Your goal - Would you return every entry below without a single difference?
━━━━━━━━━━
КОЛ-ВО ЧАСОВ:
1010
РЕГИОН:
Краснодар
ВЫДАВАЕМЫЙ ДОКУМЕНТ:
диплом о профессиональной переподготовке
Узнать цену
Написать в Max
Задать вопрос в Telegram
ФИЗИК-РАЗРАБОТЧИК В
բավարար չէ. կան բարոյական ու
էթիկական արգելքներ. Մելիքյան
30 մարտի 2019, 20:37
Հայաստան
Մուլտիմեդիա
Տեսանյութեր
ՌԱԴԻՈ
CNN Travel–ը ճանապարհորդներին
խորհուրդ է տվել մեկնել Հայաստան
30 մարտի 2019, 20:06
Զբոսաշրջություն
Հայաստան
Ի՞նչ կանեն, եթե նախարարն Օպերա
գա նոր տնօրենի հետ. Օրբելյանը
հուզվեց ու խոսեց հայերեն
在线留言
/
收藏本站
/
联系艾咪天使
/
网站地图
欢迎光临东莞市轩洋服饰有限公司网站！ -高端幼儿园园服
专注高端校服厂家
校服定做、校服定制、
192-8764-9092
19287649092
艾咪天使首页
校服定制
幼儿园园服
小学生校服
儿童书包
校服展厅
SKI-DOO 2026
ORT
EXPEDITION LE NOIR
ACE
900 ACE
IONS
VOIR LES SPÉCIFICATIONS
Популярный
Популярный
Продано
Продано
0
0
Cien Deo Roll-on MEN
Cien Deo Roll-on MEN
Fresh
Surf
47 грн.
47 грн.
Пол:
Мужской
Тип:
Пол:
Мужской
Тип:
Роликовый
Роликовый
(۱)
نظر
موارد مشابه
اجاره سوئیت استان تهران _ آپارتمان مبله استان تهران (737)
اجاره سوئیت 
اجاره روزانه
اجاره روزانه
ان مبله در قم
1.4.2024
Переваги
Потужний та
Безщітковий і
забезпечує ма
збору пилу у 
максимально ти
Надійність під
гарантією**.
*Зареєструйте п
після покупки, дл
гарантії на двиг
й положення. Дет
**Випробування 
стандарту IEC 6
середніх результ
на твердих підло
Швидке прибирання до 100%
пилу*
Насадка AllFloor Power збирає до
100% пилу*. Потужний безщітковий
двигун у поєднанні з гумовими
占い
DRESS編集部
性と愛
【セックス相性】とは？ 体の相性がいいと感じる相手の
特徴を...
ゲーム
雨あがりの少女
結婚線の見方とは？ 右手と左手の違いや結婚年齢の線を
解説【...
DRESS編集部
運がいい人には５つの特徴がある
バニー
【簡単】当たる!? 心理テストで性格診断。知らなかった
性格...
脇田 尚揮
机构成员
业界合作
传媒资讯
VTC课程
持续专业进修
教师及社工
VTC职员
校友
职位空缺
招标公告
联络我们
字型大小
━━━━━━━━━━
Reply -
КОЛ-ВО ЧАСОВ:
1010
РЕГИОН:
Краснодар
ВЫДАВАЕМЫЙ ДОКУМЕНТ:
диплом о профессиональной переподготовке
Узнать цену
Написать в Max
Задать вопрос в Telegram
ФИЗИК-РАЗРАБОТЧИК В
բավարար չէ. կան բարոյական ու
էթիկական արգելքներ. Մելիքյան
30 մարտի 2019, 20:37
Հայաստան
Մուլտիմեդիա
Տեսանյութեր
ՌԱԴԻՈ
CNN Travel–ը ճանապարհորդներին
խորհուրդ է տվել մեկնել Հայաստան
30 մարտի 2019, 20:06
Զբոսաշրջություն
Հայաստան
Ի՞նչ կանեն, եթե նախարարն Օպերա
գա նոր տնօրենի հետ. Օրբելյանը
հուզվեց ու խոսեց հայերեն
在线留言
/
收藏本站
/
联系艾咪天使
/
网站地图
欢迎光临东莞市轩洋服饰有限公司网站！ -高端幼儿园园服
专注高端校服厂家
校服定做、校服定制、
192-8764-9092
19287649092
艾咪天使首页
校服定制
幼儿园园服
小学生校服
儿童书包
校服展厅
SKI-DOO 2026
ORT
EXPEDITION LE NOIR
ACE
900 ACE
IONS
VOIR LES SPÉCIFICATIONS
Популярный
Популярный
Продано
Продано
0
0
Cien Deo Roll-on MEN
Cien Deo Roll-on MEN
Fresh
Surf
47 грн.
47 грн.
Пол:
Мужской
Тип:
Пол:
Мужской
Тип:
Роликовый
Роликовый
(۱)
نظر
موارد مشابه
اجاره سوئیت استان تهران _ آپارتمان مبله استان تهران (737)
اجاره سوئیت 
اجاره روزانه
اجاره روزانه
ان مبله در قم
1.4.2024
Переваги
Потужний та
Безщітковий і
забезпечує ма
збору пилу у 
максимально ти
Надійність під
гарантією**.
*Зареєструйте п
після покупки, дл
гарантії на двиг
й положення. Дет
**Випробування 
стандарту IEC 6
середніх результ
на твердих підло
Швидке прибирання до 100%
пилу*
Насадка AllFloor Power збирає до
100% пилу*. Потужний безщітковий
двигун у поєднанні з гумовими
占い
DRESS編集部
性と愛
【セックス相性】とは？ 体の相性がいいと感じる相手の
特徴を...
ゲーム
雨あがりの少女
結婚線の見方とは？ 右手と左手の違いや結婚年齢の線を
解説【...
DRESS編集部
運がいい人には５つの特徴がある
バニー
【簡単】当たる!? 心理テストで性格診断。知らなかった
性格...
脇田 尚揮
机构成员
业界合作
传媒资讯
VTC课程
持续专业进修
教师及社工
VTC职员
校友
职位空缺
招标公告
联络我们
字型大小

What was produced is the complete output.